I was slightly disappointed to find three separate homages to Ebenezer Scrooge. "The Wicked Editor's Christmas Dream" is an obvious parody of Dickens and intended as a satire of commercial journalism, while another is straight out plagiarism. Prosaically titled "A Christmas Ghost Story" it substitutes Scrooge for a miserly mill owner named Frank Underwood visited by a single ghost that guides him to three separate scenes of his life which remind him of his cruel and avaricious ways. It all leads to an overnight personality transformation just as with Scrooge. Nothing original at all and one of the many Anonymous tales. Clearly no one wanted to be sued for plagiarism by attaching his or her name to that blatant rip-off. The third is a rather well done re-telling of the Scrooge and Cratchit work relationship with the clerk almost as villainous as his employer.
|From "Walnut-Tree House"|
Illustrated London News, Dec 28, 1878
Of those I've sampled so far, a handful of the stories contain mystery elements and crimes gone unpunished with themes of revenge featured frequently. A ghost literally points to hidden evidence of who killed her in "The Haunted Ashchurch", a mother's ghost wanders the streets trying to warn her son of impending danger the same day that a horrible murder occurs in "The Ghost of the Hollow Field", and "A Dead Man's Face" (by Hugh Conway) haunts a man eager to marry a beautiful American woman who harbors a ghastly secret.

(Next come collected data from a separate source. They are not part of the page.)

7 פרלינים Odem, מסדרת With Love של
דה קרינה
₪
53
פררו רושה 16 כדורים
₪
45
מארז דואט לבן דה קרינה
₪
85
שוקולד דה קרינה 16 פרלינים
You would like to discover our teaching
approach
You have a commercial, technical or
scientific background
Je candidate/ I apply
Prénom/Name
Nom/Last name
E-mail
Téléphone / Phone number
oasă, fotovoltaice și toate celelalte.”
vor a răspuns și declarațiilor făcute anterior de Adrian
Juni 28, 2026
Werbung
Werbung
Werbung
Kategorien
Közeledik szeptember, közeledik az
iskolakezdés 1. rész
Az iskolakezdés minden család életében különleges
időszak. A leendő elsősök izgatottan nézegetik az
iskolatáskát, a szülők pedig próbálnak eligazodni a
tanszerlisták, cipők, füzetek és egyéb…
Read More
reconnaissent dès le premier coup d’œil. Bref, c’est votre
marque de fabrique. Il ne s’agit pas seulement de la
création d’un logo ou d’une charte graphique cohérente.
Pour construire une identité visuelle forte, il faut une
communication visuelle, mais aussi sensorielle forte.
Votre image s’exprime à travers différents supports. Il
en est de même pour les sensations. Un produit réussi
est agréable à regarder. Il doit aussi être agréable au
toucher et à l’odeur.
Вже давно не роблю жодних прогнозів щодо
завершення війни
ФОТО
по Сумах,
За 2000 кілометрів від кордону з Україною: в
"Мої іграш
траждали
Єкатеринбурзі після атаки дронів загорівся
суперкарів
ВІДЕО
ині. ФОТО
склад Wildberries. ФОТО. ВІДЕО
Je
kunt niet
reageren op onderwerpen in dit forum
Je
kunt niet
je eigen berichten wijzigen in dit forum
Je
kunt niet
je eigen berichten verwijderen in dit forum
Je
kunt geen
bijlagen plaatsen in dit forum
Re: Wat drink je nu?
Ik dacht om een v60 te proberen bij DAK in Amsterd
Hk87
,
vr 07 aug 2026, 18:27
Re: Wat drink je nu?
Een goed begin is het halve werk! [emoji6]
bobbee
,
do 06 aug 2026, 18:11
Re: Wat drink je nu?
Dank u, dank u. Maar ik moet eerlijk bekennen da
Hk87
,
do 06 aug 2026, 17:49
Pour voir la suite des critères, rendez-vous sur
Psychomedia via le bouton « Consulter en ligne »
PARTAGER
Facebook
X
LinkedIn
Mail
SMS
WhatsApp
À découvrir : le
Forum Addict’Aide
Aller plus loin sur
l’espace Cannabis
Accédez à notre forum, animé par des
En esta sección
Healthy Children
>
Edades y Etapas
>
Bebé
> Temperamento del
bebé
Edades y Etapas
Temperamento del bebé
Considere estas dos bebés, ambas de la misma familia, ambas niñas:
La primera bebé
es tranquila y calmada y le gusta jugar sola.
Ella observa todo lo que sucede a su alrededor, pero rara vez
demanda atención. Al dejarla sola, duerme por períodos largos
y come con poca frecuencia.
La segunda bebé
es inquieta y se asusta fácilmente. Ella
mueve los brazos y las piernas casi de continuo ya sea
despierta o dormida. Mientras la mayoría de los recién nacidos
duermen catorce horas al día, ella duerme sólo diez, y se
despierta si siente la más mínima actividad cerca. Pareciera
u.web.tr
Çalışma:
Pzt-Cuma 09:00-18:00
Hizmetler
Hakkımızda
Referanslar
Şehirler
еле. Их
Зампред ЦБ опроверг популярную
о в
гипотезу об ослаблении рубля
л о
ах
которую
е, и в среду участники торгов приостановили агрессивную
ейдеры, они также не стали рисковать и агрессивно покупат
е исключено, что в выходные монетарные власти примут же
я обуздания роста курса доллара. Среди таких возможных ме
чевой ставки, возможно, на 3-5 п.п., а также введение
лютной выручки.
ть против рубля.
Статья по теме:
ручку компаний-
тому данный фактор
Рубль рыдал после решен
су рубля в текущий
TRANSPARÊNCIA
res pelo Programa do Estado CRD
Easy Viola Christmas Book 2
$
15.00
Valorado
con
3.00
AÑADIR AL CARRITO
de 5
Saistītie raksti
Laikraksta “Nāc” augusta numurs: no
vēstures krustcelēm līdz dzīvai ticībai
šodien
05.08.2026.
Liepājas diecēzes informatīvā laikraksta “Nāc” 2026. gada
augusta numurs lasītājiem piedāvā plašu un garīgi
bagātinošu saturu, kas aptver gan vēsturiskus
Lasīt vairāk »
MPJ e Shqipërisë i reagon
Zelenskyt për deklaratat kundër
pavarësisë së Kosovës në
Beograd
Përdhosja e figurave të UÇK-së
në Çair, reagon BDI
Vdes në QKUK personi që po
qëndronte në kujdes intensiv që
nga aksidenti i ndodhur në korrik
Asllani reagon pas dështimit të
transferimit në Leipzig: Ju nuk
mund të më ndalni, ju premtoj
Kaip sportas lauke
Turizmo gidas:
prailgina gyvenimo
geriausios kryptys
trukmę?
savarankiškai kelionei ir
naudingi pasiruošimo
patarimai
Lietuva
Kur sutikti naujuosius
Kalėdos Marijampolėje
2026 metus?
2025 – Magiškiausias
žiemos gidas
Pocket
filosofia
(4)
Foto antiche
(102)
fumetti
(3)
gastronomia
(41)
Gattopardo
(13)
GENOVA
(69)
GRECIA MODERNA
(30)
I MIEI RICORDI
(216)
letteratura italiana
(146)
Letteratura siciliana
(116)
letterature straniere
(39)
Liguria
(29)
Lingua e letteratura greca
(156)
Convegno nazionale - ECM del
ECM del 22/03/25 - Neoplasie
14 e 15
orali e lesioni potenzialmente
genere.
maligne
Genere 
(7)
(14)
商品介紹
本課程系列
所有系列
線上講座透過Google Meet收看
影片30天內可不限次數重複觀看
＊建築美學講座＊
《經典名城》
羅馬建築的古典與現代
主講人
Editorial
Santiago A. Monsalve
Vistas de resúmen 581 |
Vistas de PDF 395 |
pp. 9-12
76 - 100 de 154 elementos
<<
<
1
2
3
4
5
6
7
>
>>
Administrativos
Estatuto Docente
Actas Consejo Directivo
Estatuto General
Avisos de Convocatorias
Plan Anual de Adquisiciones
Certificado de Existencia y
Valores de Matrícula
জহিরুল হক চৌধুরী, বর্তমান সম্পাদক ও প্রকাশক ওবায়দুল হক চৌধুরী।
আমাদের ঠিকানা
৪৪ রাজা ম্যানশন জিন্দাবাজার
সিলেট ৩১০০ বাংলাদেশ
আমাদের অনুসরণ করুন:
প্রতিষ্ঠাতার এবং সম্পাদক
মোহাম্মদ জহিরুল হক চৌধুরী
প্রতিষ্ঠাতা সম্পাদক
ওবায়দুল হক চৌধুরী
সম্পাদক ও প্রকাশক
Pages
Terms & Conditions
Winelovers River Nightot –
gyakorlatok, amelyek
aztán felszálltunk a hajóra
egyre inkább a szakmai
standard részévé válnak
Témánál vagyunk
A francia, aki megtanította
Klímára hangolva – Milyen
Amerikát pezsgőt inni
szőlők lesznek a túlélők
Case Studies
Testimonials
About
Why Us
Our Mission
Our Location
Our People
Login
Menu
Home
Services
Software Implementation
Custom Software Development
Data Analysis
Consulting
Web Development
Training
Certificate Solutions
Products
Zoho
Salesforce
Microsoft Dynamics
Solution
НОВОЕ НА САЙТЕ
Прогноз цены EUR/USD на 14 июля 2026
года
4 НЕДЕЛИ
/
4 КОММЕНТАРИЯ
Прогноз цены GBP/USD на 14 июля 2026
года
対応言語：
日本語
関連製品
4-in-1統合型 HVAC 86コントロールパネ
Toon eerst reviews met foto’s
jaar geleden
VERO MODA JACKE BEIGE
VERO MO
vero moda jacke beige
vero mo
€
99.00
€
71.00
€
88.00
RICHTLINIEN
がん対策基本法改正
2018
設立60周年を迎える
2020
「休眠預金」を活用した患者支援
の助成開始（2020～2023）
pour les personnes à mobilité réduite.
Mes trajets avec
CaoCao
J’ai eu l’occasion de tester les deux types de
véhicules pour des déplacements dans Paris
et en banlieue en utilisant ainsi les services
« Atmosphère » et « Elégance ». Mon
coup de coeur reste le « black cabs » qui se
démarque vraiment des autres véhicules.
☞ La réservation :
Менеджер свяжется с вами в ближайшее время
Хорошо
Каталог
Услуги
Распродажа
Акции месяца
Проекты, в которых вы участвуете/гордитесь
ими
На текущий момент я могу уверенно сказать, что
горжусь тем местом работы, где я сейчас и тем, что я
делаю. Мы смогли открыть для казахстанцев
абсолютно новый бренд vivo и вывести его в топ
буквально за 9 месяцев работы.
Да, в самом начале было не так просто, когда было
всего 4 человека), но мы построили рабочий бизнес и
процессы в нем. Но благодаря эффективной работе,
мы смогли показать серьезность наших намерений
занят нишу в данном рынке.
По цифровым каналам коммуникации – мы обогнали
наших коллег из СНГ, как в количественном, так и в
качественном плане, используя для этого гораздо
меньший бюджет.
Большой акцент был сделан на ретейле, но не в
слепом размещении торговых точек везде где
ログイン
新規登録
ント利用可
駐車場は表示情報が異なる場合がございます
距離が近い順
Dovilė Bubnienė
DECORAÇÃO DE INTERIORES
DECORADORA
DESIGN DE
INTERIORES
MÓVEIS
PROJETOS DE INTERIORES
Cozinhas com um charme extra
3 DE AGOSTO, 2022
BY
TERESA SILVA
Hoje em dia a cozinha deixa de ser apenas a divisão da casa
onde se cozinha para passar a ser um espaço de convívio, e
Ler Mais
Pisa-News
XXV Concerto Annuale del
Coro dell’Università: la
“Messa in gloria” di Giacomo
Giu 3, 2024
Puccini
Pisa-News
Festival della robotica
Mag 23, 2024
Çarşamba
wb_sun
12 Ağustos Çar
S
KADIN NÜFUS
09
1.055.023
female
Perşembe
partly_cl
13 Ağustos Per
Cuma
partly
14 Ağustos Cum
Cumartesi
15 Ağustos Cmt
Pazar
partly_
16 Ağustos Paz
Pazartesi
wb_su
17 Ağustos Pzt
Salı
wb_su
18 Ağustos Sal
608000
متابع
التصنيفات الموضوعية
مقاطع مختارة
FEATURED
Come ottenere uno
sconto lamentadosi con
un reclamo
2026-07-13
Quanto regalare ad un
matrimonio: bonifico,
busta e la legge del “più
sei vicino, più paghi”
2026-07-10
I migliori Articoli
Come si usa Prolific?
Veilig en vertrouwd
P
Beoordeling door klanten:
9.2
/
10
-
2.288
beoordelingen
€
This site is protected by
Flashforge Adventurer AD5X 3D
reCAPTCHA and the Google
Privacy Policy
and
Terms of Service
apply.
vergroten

There are a few examples of the comic ghost story including the previously mentioned "...Wicked Editor..."; "The Barber's Ghost," a shaggy dog story that could be told in a few sentences rather than two pages; and the very strange story of "The Haunted Oven" by W.L. Blackley. I had a heck of time getting through this one because Blackley decided to use the voice of an Irish narrator and rendered all of the dialogue and the narration in Irish dialect. Thick Irish dialect. But it's a very bizarre idea for a story - bread baked in the titular oven comes out with dire warnings of impeding death spelled out in reverse letters. The reason for this "haunting" is rationalized with a mix of black humor and absurdity. It says a lot about the resourcefulness of the Irish characters when building materials are lacking.
Love and ghosts go hand and hand in the Victorian ghost story, especially those told at Christmastime.